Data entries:
= = = = = = =
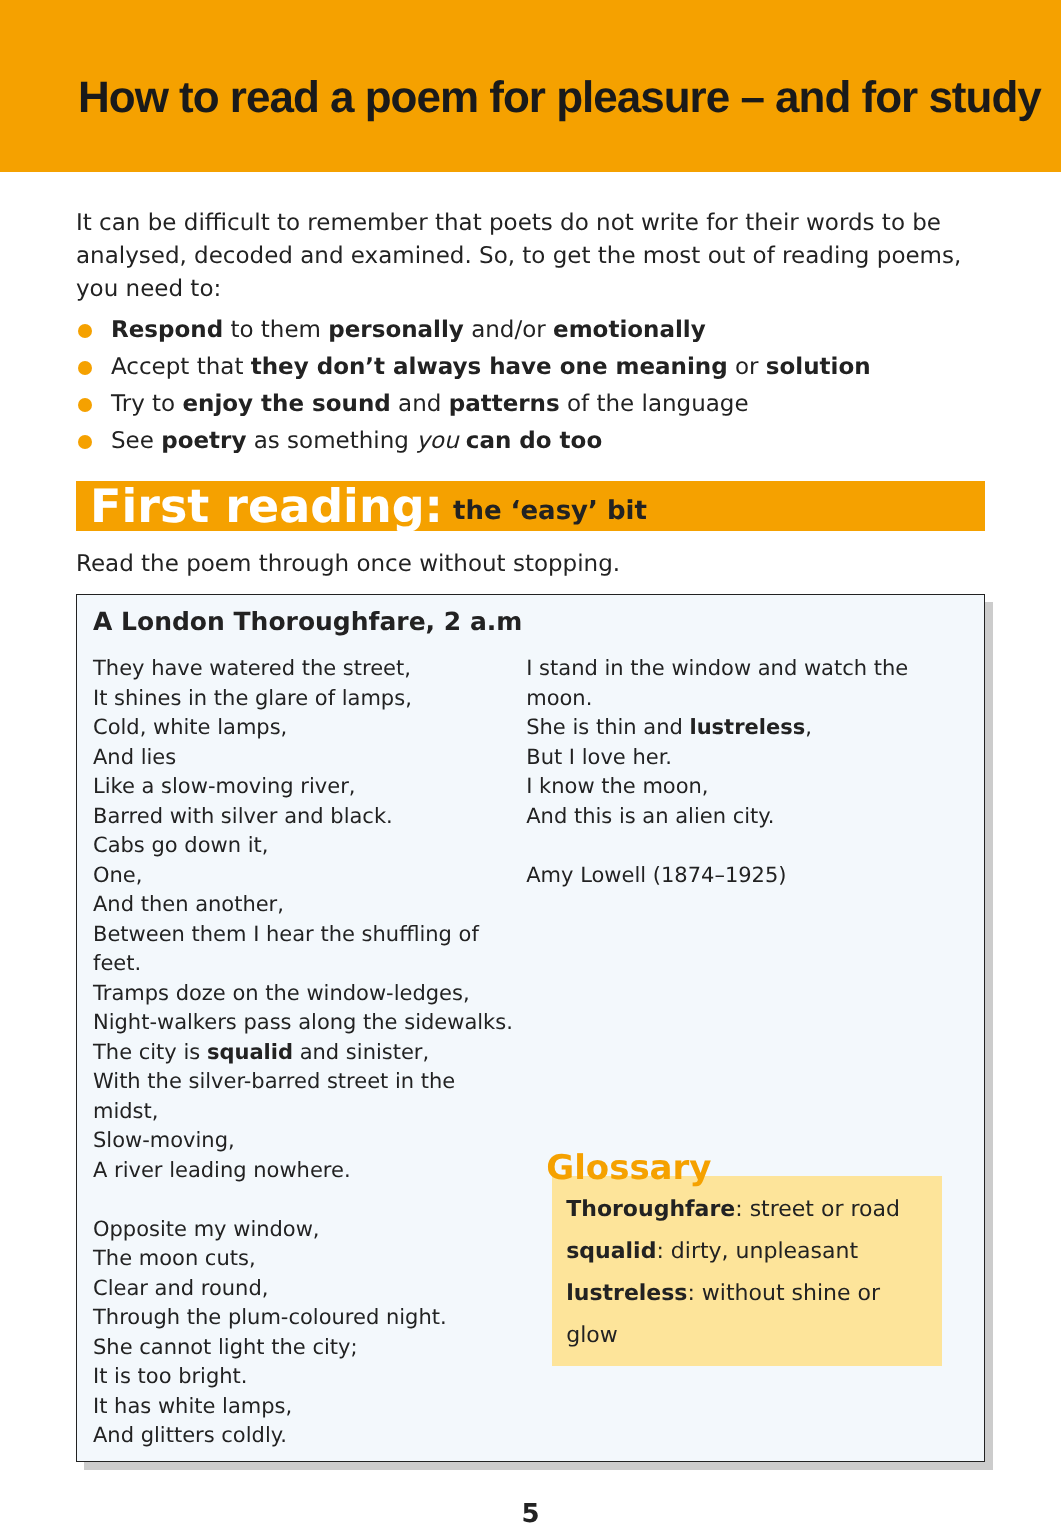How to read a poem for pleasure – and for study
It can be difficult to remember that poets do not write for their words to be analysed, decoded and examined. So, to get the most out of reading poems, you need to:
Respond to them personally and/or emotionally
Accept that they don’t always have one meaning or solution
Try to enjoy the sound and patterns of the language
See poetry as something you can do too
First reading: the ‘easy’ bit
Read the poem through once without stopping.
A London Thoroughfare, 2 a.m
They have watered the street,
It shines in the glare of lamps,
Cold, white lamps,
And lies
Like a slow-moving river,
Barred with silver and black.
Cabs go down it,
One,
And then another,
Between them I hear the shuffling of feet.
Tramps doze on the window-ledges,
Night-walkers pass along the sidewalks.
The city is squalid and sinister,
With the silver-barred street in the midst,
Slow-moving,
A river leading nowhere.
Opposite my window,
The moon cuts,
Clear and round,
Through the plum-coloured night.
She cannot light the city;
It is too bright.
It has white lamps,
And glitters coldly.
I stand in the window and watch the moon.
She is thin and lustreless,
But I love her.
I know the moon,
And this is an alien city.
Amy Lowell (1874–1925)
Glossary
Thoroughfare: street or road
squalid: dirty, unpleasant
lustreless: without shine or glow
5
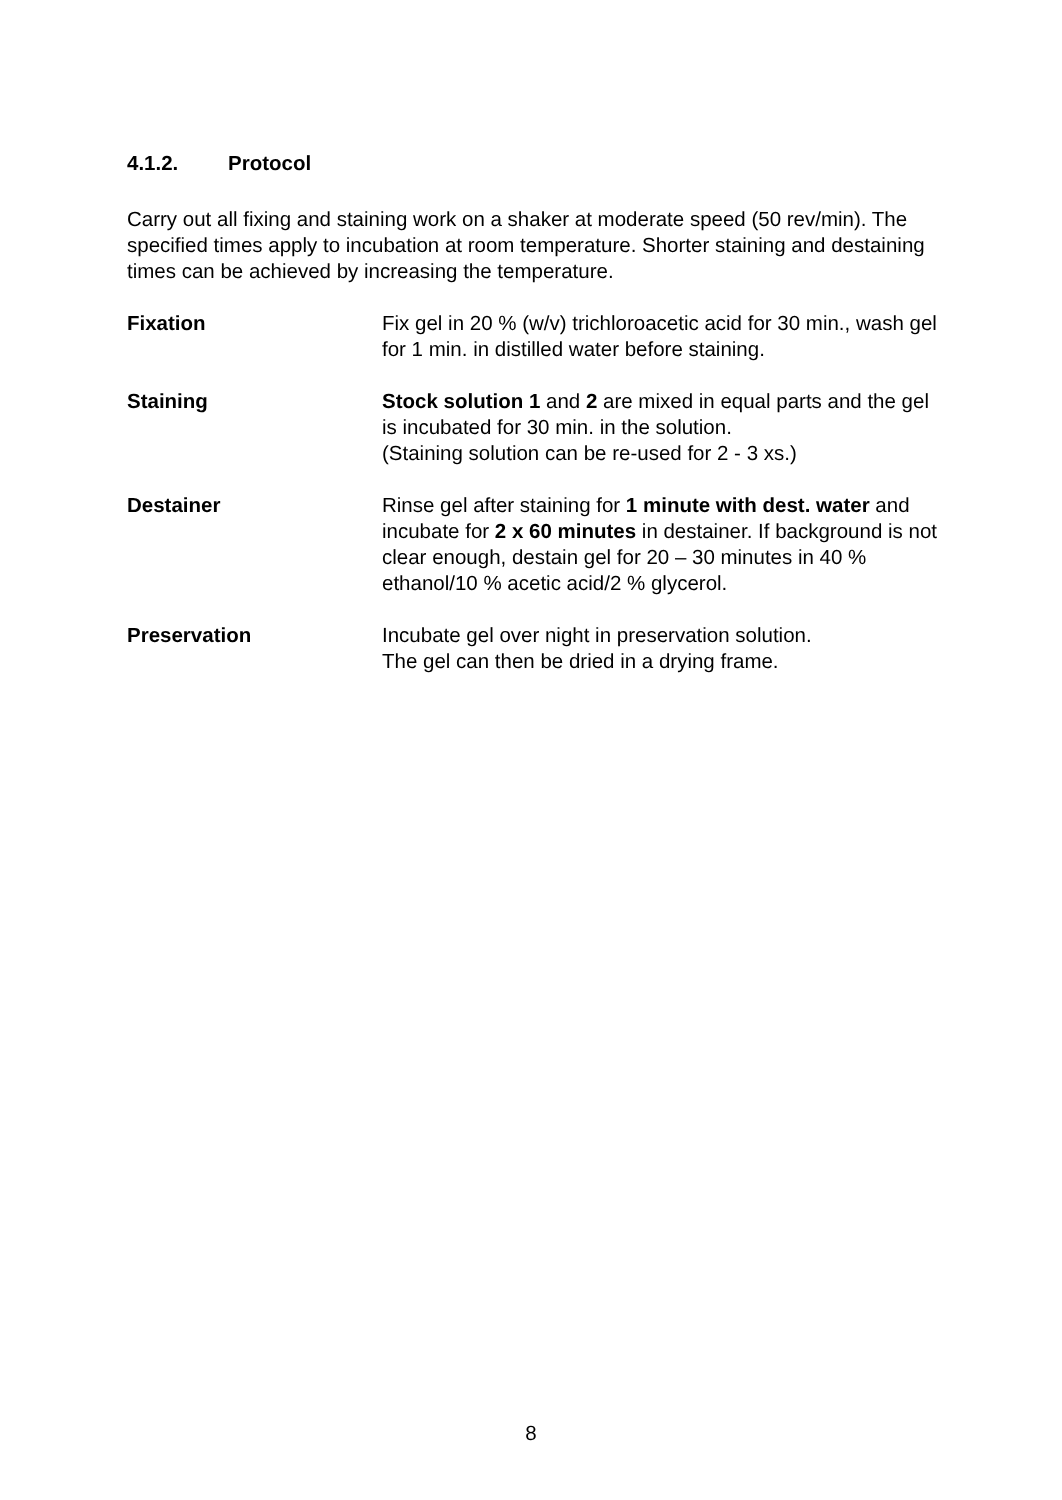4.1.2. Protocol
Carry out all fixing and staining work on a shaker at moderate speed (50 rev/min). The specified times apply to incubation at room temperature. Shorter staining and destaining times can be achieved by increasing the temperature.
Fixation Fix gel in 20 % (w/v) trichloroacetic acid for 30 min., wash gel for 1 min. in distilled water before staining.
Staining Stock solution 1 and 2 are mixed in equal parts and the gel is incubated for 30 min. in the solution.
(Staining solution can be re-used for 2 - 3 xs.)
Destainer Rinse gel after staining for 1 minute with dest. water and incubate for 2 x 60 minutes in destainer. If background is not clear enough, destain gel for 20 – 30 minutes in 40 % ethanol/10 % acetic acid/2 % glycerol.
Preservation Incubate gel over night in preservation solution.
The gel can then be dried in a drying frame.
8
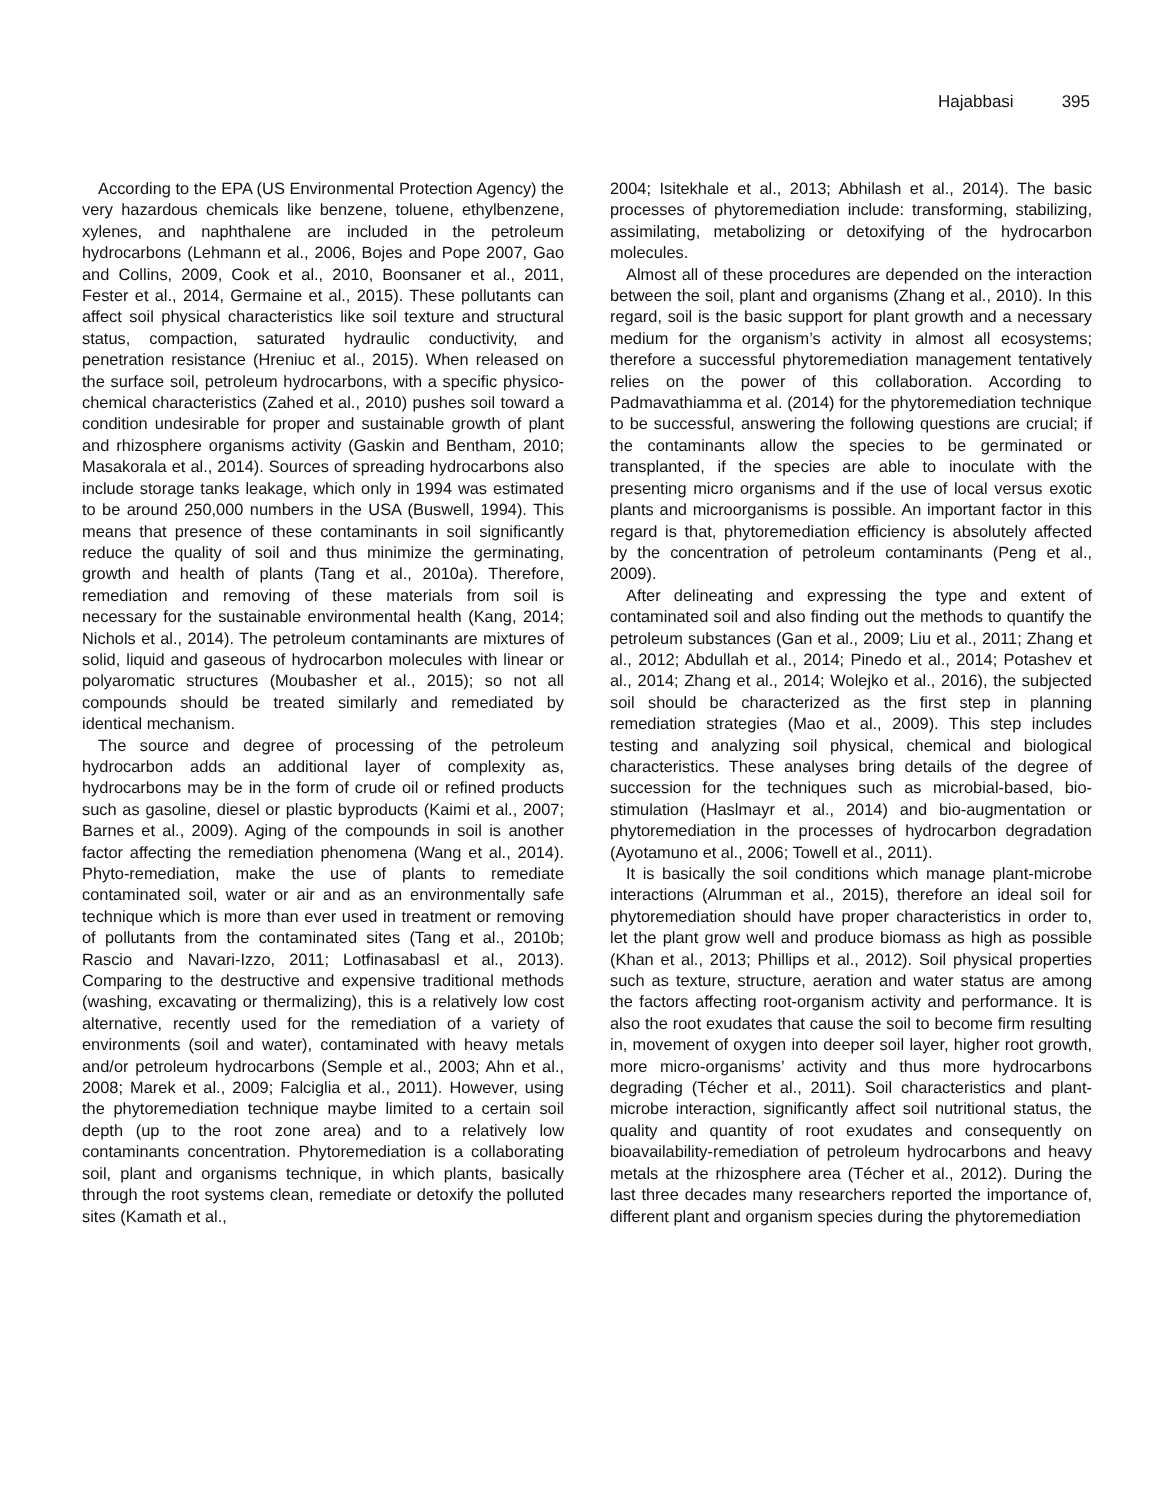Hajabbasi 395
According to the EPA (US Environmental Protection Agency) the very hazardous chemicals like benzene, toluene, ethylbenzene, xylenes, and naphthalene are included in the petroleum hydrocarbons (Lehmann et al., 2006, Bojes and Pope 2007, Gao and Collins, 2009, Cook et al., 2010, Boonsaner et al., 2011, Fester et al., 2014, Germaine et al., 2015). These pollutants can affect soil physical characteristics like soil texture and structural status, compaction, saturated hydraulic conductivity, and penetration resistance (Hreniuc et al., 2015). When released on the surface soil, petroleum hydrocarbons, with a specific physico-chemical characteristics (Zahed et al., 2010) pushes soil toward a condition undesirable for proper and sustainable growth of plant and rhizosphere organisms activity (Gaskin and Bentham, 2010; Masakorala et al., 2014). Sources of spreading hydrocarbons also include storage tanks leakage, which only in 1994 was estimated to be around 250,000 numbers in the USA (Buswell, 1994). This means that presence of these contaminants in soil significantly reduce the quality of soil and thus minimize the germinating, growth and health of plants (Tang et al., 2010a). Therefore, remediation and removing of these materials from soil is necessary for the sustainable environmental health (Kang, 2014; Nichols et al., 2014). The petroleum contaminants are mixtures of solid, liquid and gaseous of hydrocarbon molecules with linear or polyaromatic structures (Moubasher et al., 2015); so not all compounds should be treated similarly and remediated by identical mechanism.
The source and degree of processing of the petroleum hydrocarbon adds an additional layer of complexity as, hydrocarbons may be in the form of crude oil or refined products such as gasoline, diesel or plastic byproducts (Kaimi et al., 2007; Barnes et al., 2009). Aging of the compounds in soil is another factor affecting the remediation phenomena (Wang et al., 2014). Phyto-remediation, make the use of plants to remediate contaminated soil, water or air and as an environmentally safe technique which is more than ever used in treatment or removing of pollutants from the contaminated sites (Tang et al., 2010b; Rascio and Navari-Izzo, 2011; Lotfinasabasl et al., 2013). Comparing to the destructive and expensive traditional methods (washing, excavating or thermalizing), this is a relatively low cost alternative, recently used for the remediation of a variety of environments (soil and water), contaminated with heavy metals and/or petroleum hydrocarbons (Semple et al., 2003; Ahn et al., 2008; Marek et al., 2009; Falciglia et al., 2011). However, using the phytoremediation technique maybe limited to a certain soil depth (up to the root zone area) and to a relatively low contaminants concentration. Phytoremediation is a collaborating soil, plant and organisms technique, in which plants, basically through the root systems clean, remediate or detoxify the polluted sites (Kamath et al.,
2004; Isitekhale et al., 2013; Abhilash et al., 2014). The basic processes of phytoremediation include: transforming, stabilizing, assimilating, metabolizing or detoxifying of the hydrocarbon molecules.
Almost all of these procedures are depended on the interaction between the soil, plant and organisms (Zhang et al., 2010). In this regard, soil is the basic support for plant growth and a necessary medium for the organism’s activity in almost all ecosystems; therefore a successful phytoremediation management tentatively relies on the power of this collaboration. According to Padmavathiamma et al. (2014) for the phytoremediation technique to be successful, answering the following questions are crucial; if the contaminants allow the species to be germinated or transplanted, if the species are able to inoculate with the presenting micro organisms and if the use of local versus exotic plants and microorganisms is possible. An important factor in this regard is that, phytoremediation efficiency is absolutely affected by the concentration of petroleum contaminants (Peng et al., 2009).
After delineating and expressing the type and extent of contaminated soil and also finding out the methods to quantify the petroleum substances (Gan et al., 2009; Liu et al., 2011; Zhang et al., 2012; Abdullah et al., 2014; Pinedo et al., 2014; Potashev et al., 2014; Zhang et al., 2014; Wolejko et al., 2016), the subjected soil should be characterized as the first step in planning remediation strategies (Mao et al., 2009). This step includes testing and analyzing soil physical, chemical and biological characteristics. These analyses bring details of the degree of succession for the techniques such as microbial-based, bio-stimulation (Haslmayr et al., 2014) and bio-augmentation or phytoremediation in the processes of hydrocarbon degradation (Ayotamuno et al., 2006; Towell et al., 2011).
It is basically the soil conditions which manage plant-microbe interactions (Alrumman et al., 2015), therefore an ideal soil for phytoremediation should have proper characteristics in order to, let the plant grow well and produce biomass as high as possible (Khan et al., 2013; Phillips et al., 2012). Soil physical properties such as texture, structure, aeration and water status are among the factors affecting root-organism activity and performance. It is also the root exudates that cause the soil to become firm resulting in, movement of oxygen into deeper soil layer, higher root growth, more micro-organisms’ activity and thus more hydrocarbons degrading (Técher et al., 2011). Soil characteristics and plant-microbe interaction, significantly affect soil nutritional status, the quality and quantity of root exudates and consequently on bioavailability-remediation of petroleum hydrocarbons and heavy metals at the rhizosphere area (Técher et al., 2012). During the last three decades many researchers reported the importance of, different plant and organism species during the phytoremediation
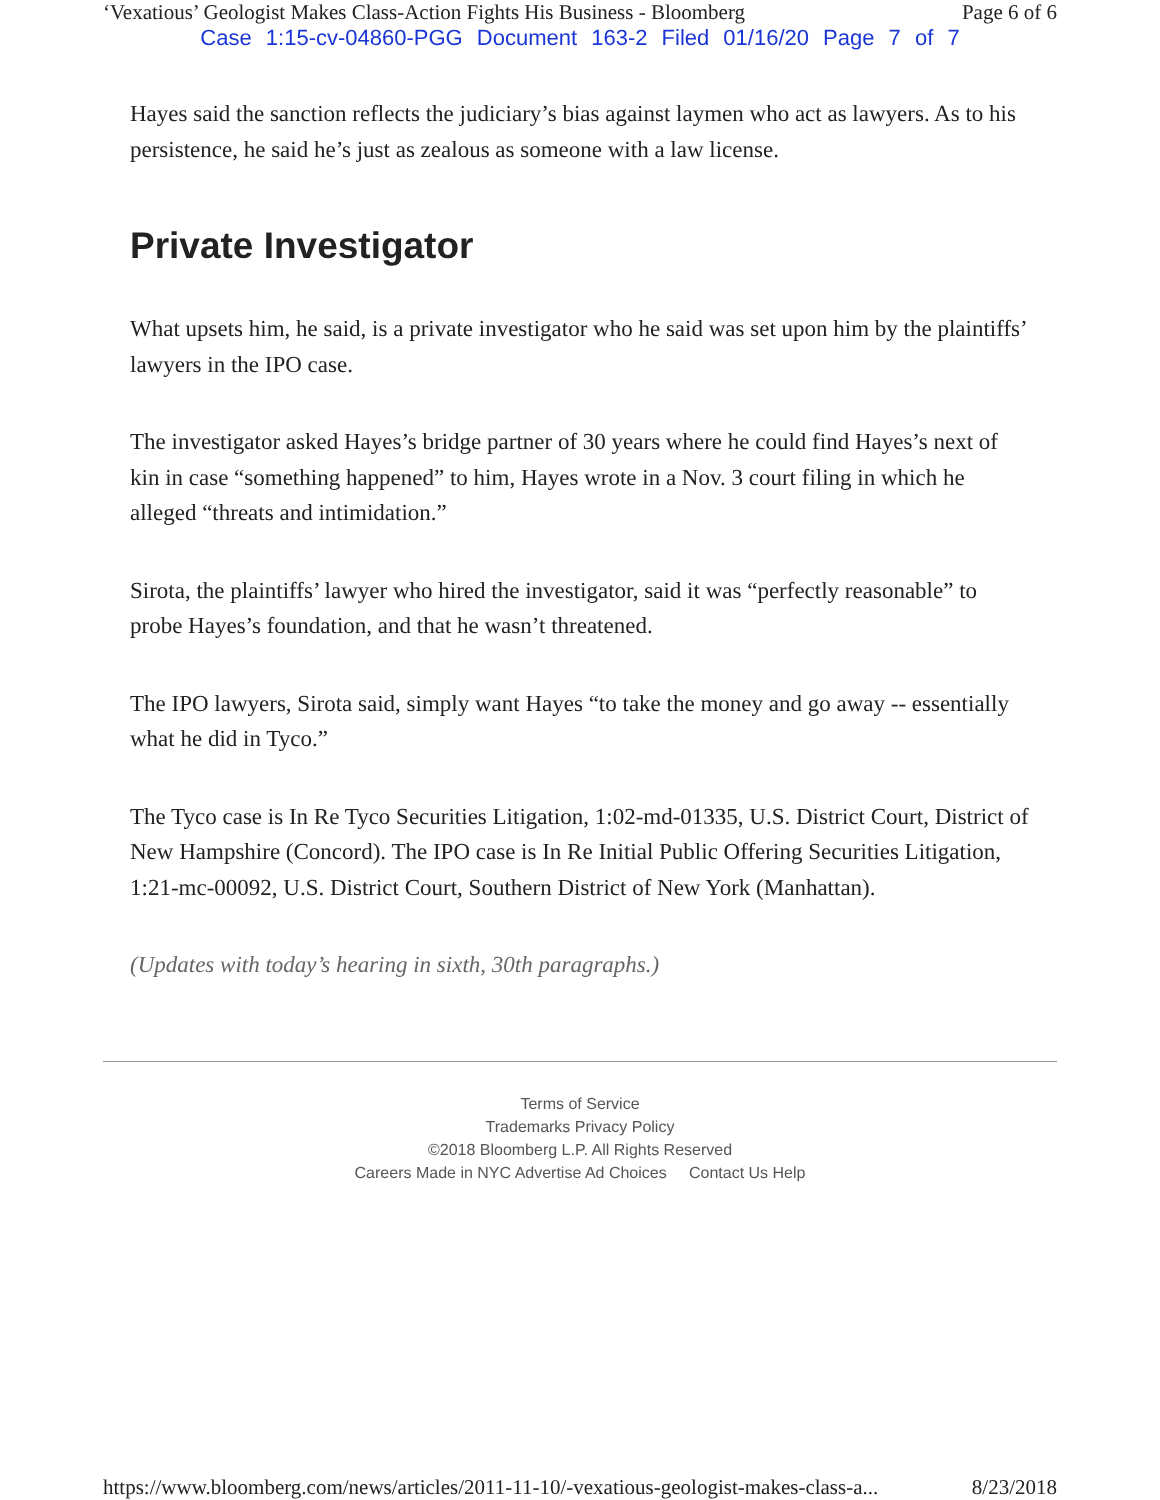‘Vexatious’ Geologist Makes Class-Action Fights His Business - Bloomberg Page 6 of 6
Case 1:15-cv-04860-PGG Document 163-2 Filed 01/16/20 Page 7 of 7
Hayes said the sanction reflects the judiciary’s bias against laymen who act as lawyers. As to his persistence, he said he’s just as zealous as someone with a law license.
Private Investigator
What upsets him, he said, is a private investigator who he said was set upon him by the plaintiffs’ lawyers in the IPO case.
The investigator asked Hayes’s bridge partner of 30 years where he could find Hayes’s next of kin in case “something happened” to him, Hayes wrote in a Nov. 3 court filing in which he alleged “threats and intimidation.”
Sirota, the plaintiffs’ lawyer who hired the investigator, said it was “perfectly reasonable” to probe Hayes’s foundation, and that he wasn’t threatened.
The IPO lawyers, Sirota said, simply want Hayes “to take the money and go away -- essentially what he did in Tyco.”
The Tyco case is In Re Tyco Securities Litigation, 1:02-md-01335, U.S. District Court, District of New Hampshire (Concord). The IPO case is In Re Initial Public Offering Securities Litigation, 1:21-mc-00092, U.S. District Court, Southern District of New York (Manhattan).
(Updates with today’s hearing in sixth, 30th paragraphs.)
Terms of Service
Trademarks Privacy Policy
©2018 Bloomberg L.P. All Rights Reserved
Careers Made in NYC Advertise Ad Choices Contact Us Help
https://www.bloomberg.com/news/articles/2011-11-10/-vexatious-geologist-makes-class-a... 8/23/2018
= = = = = = =
Give back exactly the lines above, from the line containing "Case 1:15-cv-04860-PGG Document" through the line containing "The IPO lawyers, Sirota", with both end lines and nothing more.

» **Task answer**:
Case 1:15-cv-04860-PGG Document 163-2 Filed 01/16/20 Page 7 of 7
Hayes said the sanction reflects the judiciary’s bias against laymen who act as lawyers. As to his persistence, he said he’s just as zealous as someone with a law license.
Private Investigator
What upsets him, he said, is a private investigator who he said was set upon him by the plaintiffs’ lawyers in the IPO case.
The investigator asked Hayes’s bridge partner of 30 years where he could find Hayes’s next of kin in case “something happened” to him, Hayes wrote in a Nov. 3 court filing in which he alleged “threats and intimidation.”
Sirota, the plaintiffs’ lawyer who hired the investigator, said it was “perfectly reasonable” to probe Hayes’s foundation, and that he wasn’t threatened.
The IPO lawyers, Sirota said, simply want Hayes “to take the money and go away -- essentially what he did in Tyco.”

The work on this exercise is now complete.